Taraflar arasındaki sözleşme uyarınca teslim edilen maskelerin tamamı imha edildiğinden sözleşme kapsamındaki maskeler üzerinde bir bilirkişi incelemesi mahkememizce yapılamamıştır. Davacı tarafından ürettiği maskelere ilişkin test raporlarının mevcut olduğu ve yine söz konusu maskelerin Avrupa Birliği’ne satıldığını ve hiçbir sorun yaşamadıklarını, teslim edilen maskelerin ayıpsız olduğu belirtilmiş ise de davacının bu iddialarının dava konusu ürünler dışında üretilen ürünlere ilişkin olduğu, bundan dolayı söz konusu test raporlarının ve Avrupa Birliği’ne yapılan satışların mahkememiz dosyasındaki ürünlerin ayıpsız olduğunu göstermeyeceği anlaşılmıştır. Taraflar arasındaki sözleşme kapsamında teslim edilen ürünlere ilişkin Aile Çalışma ve Sosyal Hizmetler Bakanlığın İş Sağlığı ve Genel Müdürlüğü’nün 30/04/2020 tarihli testi ve 01/05/2020 tarihli test sonucuna ilişkin yazısı ile Sağlık Bakanlığı Halk Sağlığı Genel Müdürlüğü’nün 05/04/2020 tarihli raporun olduğu görülmüştür. Dava konusu ürünlere ilişkin teknik anlamda tek testin 30/04/2020 tarihli test olduğu, söz konusu testi düzenleyen kurumun kamu otoritesi kullanan bağımsız bir kurum olduğu, bu nedenden ötürü söz konusu kurumca yapılan testin mahkememizce göz ardı edilemeyeceği ve testin mahkememizce kabul edilmesi gerektiği anlaşılmıştır. Söz konusu test sonucu, test sonucu doğrultusunda yazılan 01/05/2020 tarihli yazı ve Sağlık Bakanlığı Halk Sağlık Genel Müdürlüğü’nün 05/04/2020 tarihli raporu göz önüne alındığında taraflar arasındaki 23/03/2020 tarihli sözleşme uyarınca davacı tarafından davalıya teslim edilen ürünlerin halk sağlığına zararlı olacak mahiyette ürün olduğu mahkememizce kabul edilmiştir.

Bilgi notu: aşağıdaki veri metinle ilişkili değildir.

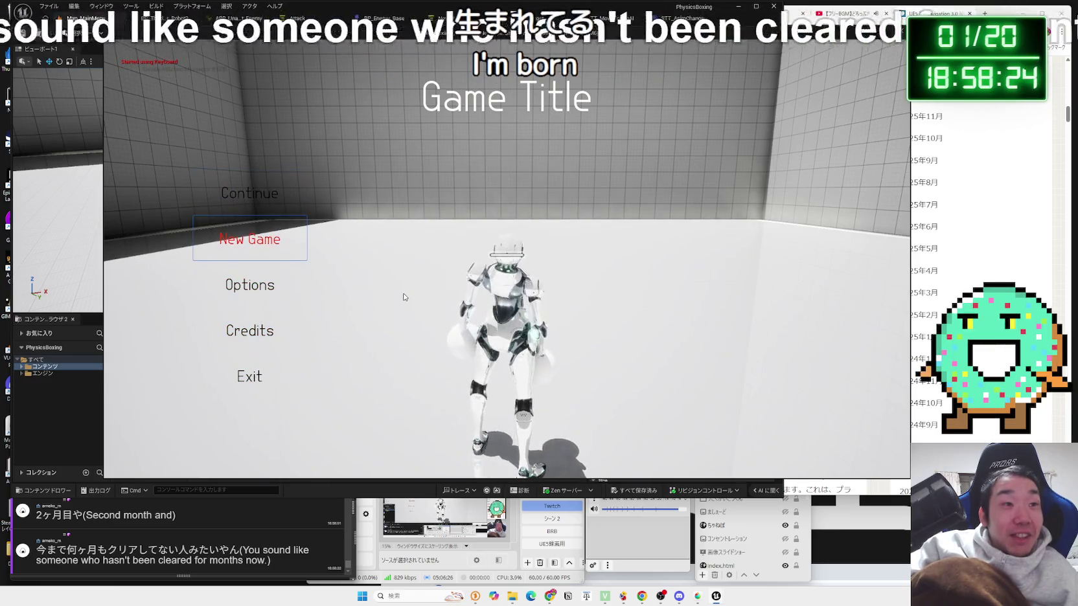
key("Down")
key("Down")
key("Down")
key("Up")
key("Up")
key("Up")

Bilindiği gibi eserin teslimi, yüklenicinin sözleşmesine, iş sahibinin amacına, fen ve sanat kurallarına uygun surette meydana getirdiği şeyi ifa olarak iş sahibine arz etmesi demektir. Bir bakıma teslim eser sözleşmesi ilişkisinin sonucudur. Mevcut olayımızda davalı tarafından 23/03/2020 tarihli sözleşme ile davacıya halk sağlığının korunması amacıyla N95 maske sipariş edildiği halde davacı tarafından davalıya teslim edilen ürünlerin halk sağlığına zararlı ürün mahiyetinde olduğu, bu nedenden ötürü yüklenicinin teslim ettiği ürünlerin sözleşme kapsamında iş sahibinin amacına, fen ve sanat kurallarına uygun suretle getirilmiş bir ürün kabul edilemeyeceği, davacının sözleşme kapsamında davalıya eseri teslim ettiğinden bahsedilemeyeceği nitekim kamu sağlının korunması amacıyla üretilmesi istenilen ürünlerin kamu sağlığına zararlı olması sebebi ile davacının ağır kusurlu olduğu anlaşılmıştır.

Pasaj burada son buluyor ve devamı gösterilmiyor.